6-[2,3-Bis(4-methoxytriphenylmethoxymethyl)propyl]-5-methylpyrimidin-2,4-dione (16). 1H-NMR: 10.84 (1H, s, NH-3), 10.48 (1H, s, NH-1), 7.2−7.4 (20H, m, Ph), 7.15 (4H, m, Ph), 6.83 (4H, m, Ph), 3.73 (6H, s, OCH3), 3.12 (2H, m, H-3'), 2.99 (2H, m, H-3''), 2.52 (2H, m, H-1'), 2.31 (1H, m, H-2'), 1.50 (3H, s, CH3-5). 13C-NMR: 165.07 (C-4), 158.57 (CH-Ph-12'), 151.24 (C-2), 149.47 (C-6), 144.86 (CH-Ph-5',5''), 135.54 (CH-Ph-9'), 130.37 (CH-Ph-10',10''), 128.21−130.32 (CH-Ph-6'-7''), 127.24 (CH-Ph-8',8''), 113.52 (CH-Ph-11',11''), 105.35 (C-5), 86.20 (C-4',4''), 63.63 (C-3',3''), 55.48 (OCH3), 30.77 (C-1'), 30.06 (C-2'), 10.15 (CH3-5). Positive ESI-MS 759 (M+H). Anal. Calcd for C49H46N2O6: C 77.55, H 6.11. Found: C 77.64, H 6.07.

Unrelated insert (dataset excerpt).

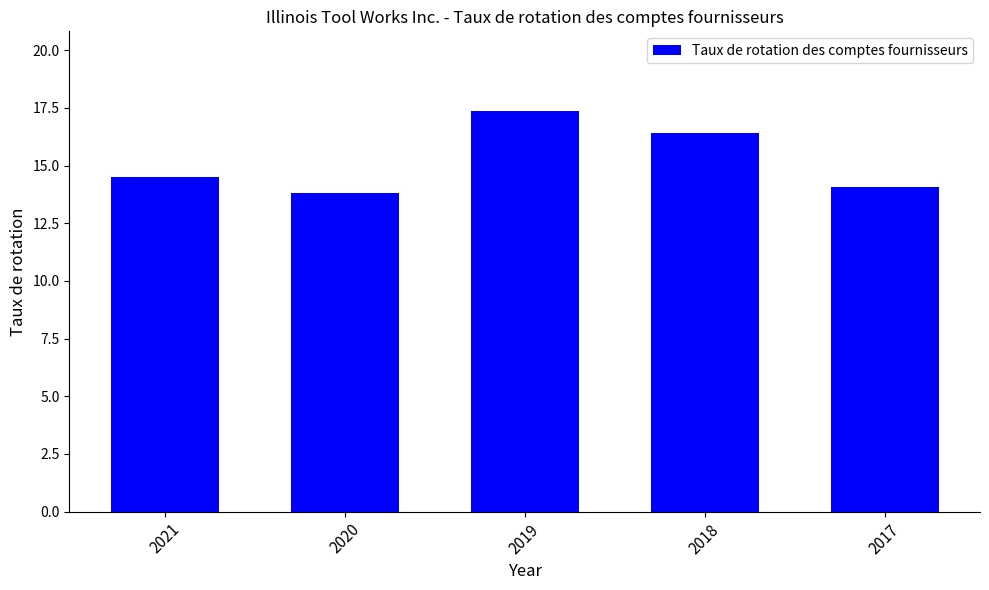

Approximately how many times larger is the value at 2020 compared to 2019?

0.8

6-[3-Hydroxy-2-(4-methoxytriphenylmethoxymethyl)propyl]-5-methylpyrimidin-2,4-dione (17). 1H- NMR: 10.85 (1H, s, NH-3), 10.43 (1H, s, NH-1), 7.22−7.34 (10H, m, Ph), 7.17 (2H, d, J = 8.97 Hz, Ph), 6.85 (2H, d, J = 8.85 Hz, Ph), 4.55 (1H, t, J = 4.67 Hz, OH), 3.72 (3H, s, OCH3), 3.42 (2H, t, J = 4.85 Hz, H-3'), 3.36 (2H, m, H-3''), 2.97 (2H, m, H-1'), 2.32 (1H, m, H-2'), 1.59 (3H, s, CH3-5). 13C NMR: 13C-NMR: 164-98 (C-4), 158.51 (CH-Ph-12'), 150.78 (C-2), 149.52 (C-6), 144.85 (CH-Ph-5',5''), 135.57 (CH-Ph-9'), 130.34 (CH-Ph-10',10''), 128.22− 130.36 (CH-Ph-6'-7''), 127.27 (CH-Ph-8',8''), 113.48 (CH-Ph-11',11''), 106.81 (C-5), 85.73 (C-4'), 64.09, 63.65 (C-3',3''), 55.39 (OCH3), 31.14 (C-2'), 27.07 (C-1'), 10.99 (CH3-5). Positive ESI-MS 487 (M+H). Anal. Calcd for C29H30N2O5: C 71.59, H 6.21. Found: C 71.51, H 6.24.

4. Conclusions

In summary, we have adopted simple and efficient methods for the protection and deprotection of the carbonyl and nitrogen moieties in a pyrimidine ring, as well as hydroxyl groups in a C-6 isobutyl side-chain under mild conditions in moderate to excellent yields. The methoxymethyl (MOM) moiety as protecting group was introduced using different synthetic methods. Two methods performed by silylation of uracil and in situ reaction of O-persilylated uracil with MOMCl gave N-1- and/or N-3-MOM pyrimidine derivatives 4−6. A synthetic approach using activated an N-anionic pyrimidine derivative afforded desired N,N-1,3-diMOM and N-1-MOM pyrimidines 4 and 5 in good yield. N-1 and N-3 regioisomers were assigned on the basis of heteronuclear 1H−13C correlation signals in 2D HMBC spectra and homonuclear 1H−1H correlations in NOESY spectra. Thus, NOE interactions between the methylene protons of a MOM group and H-1’ as well as H-2’ in 5 revealed that the MOM group is bound to N-1 of the pyrimidine ring. The removal of benzyl protecting groups in 4 and 5 was accomplished using boron trichloride to give 6-(1,3-dihydroxyisobutyl)-N-MOM pyrimidines 7 and 8 as a major products. Pyrimidine derivatives 7, 8 and 15 with free hydroxyl functionalities were subsequently converted to ditritylated (compounds 10 and 16) and monotritylated (compounds 11, 12 and 17) derivatives. It is interesting to note that debenzylation of 4 and 5 and tritylation of 7 was accompanied with removal of the N-MOM protecting group. For preparation of precursor for 18F radiolabelling that contains appropriate leaving groups, introduction of mesylate, instead of tosylate, as less bulky group is foreseen.